Um dos motivos que levaram o aceite do parecer deve-se as provas colhidas pela Operação Espelho foram anuladas pelo Tribunal Regional Federal da 1ª Região (TRF-1), no final de março deste ano, o que levou a Justiça Federal assumir o caso por envolver o repasse de recursos federais pelo Sistema Único de Saúde (SUS). “Os delegados exerceram um direito constitucional. Eles compareceram pontualmente assiduamente, mas permaneceram em silêncio. Fomos obrigados a respeitar, pois está na Constituição esse direito. Por outro lado, conseguimos aprovar por unanimidade a convocação de oito empresários”, comentou o parlamentar.

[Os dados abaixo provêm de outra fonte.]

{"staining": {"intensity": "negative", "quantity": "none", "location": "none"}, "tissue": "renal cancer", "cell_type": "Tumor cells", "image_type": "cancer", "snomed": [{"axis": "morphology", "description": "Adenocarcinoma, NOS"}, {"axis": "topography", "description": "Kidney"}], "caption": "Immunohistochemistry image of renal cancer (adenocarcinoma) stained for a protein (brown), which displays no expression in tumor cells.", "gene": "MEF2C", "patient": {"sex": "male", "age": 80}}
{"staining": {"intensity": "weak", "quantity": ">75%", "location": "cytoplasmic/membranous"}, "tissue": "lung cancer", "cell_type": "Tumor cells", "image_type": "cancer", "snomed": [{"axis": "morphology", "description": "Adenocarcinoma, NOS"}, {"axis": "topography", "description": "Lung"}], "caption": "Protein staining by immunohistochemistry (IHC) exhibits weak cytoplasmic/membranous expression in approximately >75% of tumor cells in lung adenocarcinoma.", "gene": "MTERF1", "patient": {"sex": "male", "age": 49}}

De acordo com o advogado dos delegados, Ricardo de Moraes Oliveira, não há nada a esconder por parte dos policiais, principalmente porque no Código de Processo Penal (CPP), artigo n° 207, cita que estão proibidas de depor as pessoas que, em razão de função, ministério, ofício ou profissão, devam guardar segredos, salvo se, desobrigadas pela parte interessada, quiserem dar o seu testemunho.

“E após a atuação deles, esse procedimento foi encaminhado para a Polícia Federal, onde está hoje em segredo de justiça. Então, a gente tem até precedentes do próprio Superior Tribunal de Justiça, em que delegados federais estão respondendo hoje, porque ao atuarem investigações que depois foram convocados para prestar depoimentos em CPIs. Eles hoje estão respondendo pelo crime de violação de sigilo funcional, que também é previsto no Código Penal do artigo n.°325. A corregedoria da PJC aponta esse parecer, que seria violação de sigilo funcional”, exemplificou o magistrado.

Convocação – Ainda com data a definir entre os meses de junho e julho, a CPI aprovou a convocação de oito empresários de empresas investigadas, sendo: Gonçalves Preza Serviços, C Scaff Gonçalves & CIA Ltda (atual VC Assistência Médica Ltda), Surgery MT e Intensive Care Serviços Médicos Ltda, Bone Medicina Especializada Ltda, LB Serviços Médicos Ltda, Multimed Serviços Médicos Ltda e MedClin Serviços Médicos Ltda.

“Todos os deputados votaram favoravelmente. Esses empresários fizeram as vendas. Sobre eles recaem denúncias de vendas com sobrepreço, vendas onde os objetos foram entregues parcialmente ou não entregues. Então, é muito importante agora ouvirmos os empresários, depois deles, nós ouviremos os agentes públicos da Secretaria Estadual de Saúde”, explica Wilson Santos.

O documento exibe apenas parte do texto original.